LinkedIn is my favorite social media platform for engaging with people and growing my influence with my community. I find I can connect and engage more deeply with people on LinkedIn.
I try to reach out to at least four or five people each week to make new connections and then follow up with at least one phone conversation each week. This has helped me build a community, not just of people who might do business with me, but also of other people in the industry I work in who may be good referral partners (my friendly competitors). I keep track of the people I talk with in a spreadsheet so I can refer back to it when referring to others. It also helps me monitor the effectiveness of my efforts.
One number on LinkedIn that I monitor is the LinkedIn Social Selling Index (SSI). The social selling index has been around for some time. It used to be available only to those who paid for the Premium account but now anyone can access their SSI. This is an algorithm that LinkedIn came up with after analyzing a group of top performing sales leaders and the results they achieved. The result is a score between 0 and 100. It was created by LinkedIn as a way for people using LinkedIn for sales to see how they rated. Of course most of my clients aren’t using LinkedIn for sales; but the rating can still indicate how well they are utilizing LinkedIn to establish their brand and build relationships. It’s something I track monthly for my clients.
A couple of months ago I decided to take a more proactive approach to see if I could improve my SSI score. After just a few weeks I was able to increase that score from 64 to 71. That score alone doesn’t tell the whole story. It’s important to note also where you are in your industry and network.
The formula for the LinkedIn SSI score is based on the 4 components of social selling, as defined by LinkedIn:
- Establish your professional brand
- Find the right people
- Engage with insights
- Build relationships
Let’s discuss each of those in a bit more detail and what you can do to increase your SSI score.
Establish your professional brand.
Be sure your profile is 100% complete with a profile photo (headshot), headline, and complete information that includes your keywords. When filling in your information, be sure to keep your customer in mind so they will want to contact you based on what you’ve provided. Include examples of your work in the Featured section – videos, SlideShare presentations, PDFs. You can boost your SSI score even more by publishing articles on LinkedIn and endorsing others. Also give and ask for Recommendations. All of this will help you become a thought-leader in your industry.
Find the right people.
I search for people in groups and through mutual connections. You can ask a first-degree connection for an introduction to a second or third-degree connection. Of course using LinkedIn’s paid Sales Navigator will increase the chances of this score being higher. If you use Sales Navigator you can unlock more of those who have viewed your profile and then potentially connect with them and their network. If you don’t pay for Sales Navigator, you are limited in what you see when you click on Who viewed your profile. For most of my clients who are not directly in sales, I don’t believe there’s a need to pay for Sales Navigator.
Engage with insights.
Do this by sharing conversation-worthy updates. Post content relevant to prospects and become a trusted source of insight. Participate in groups with thoughtful comments, questions, and content. Comment on other people’s articles and posts.

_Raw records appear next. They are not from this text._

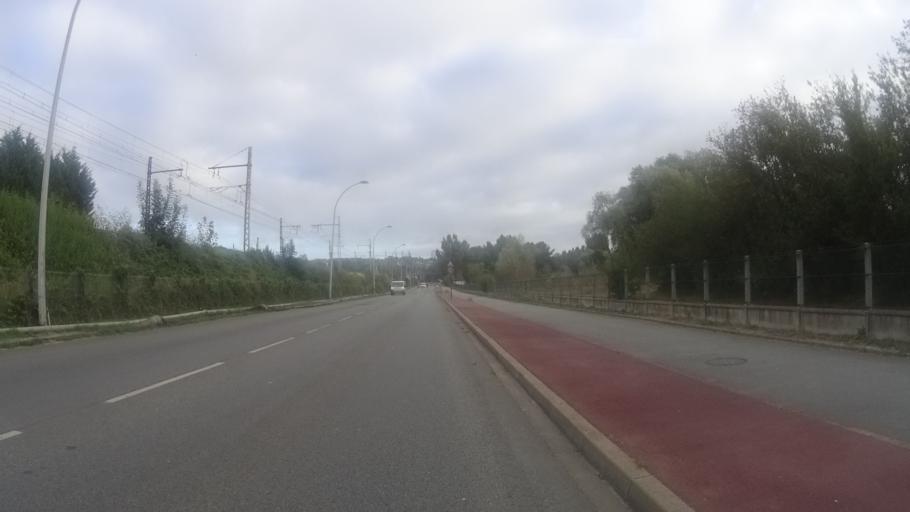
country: FR
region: Ile-de-France
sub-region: Departement de l'Essonne
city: Villabe
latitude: 48.5986
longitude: 2.4597
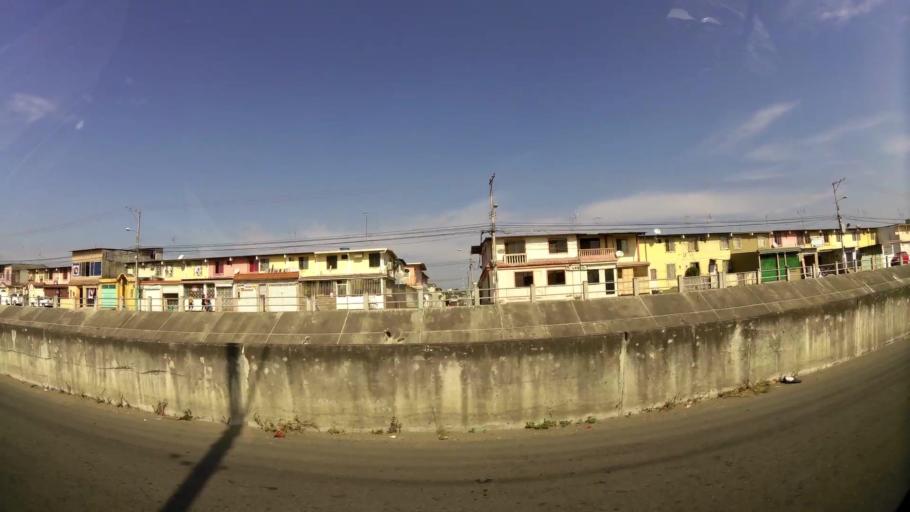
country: EC
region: Guayas
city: Eloy Alfaro
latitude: -2.0910
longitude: -79.9181
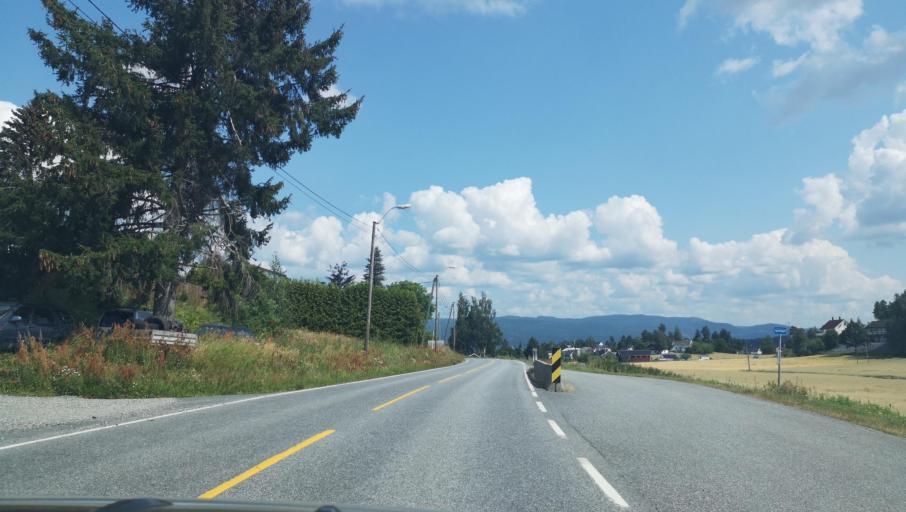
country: NO
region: Buskerud
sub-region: Ovre Eiker
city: Hokksund
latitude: 59.7304
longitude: 9.8442
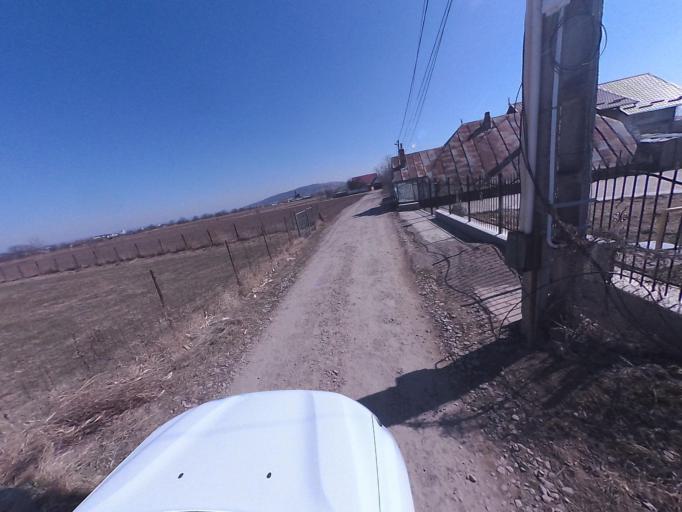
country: RO
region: Neamt
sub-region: Oras Targu Neamt
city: Humulesti
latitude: 47.1930
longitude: 26.3523
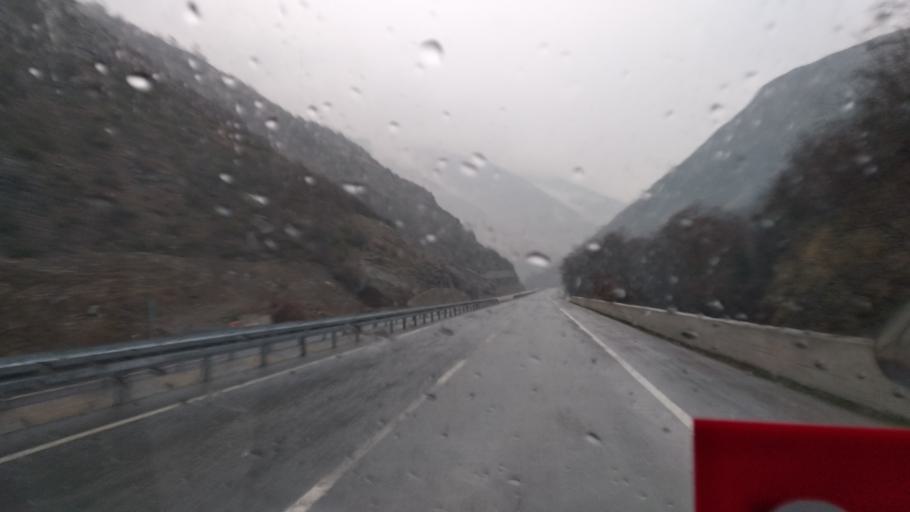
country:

Strengthen your network by finding and establishing trust with decision makers. When you do invite people to connect, be sure to send a personalized note explaining briefly why you’d like to connect. Even a simple note such as, “We’re both in the ‘XYZ’ group here on LinkedIn and I’d like to connect to add you to my professional network.” Once you’ve connected, develop the relationship. Provide information they can use. Invite them to chat by phone or Zoom, assuring them it’s not a sales call. Here’s how I do that.
I have an interesting story to tell about using LinkedIn. Someone named Joe connected with me on LinkedIn and booked a complimentary phone consultation so I could answer some questions he had about using social media. Later he messaged me on LinkedIn because he needed someone in my area to do some handyman work on a property he owns in the area (he lives out of state). I was glad to send him the name and number of someone I know to help him out. For me this was the perfect example of using LinkedIn to engage and build community. Now Joe hasn’t paid me any money. He hasn’t become a client. But he was in need of a connection that I was able to provide. If he ever does need my services, or know someone who does, who do you think he’ll call? He did provide a wonderful review on my Facebook page as a result of the initial complimentary phone consultation we had.
Some people say consistently spend 15 minutes a day on LinkedIn and you’ll see the SSI score improve. Those same people say, “remember, it’s just a number.” I do check mine usually once a month and watch for the number to remain stable and rise. If it goes down, I don’t worry about it. But I do see why that may be the case so I can see were to focus my efforts to bring the score back up.
And, as one of my clients said, “if you think it’s just a tool to stimulate people to buy Sales Navigator, then fuggedaboudit!” (That’s how they tawk in the Bronx.) Can you tell she’s from New York?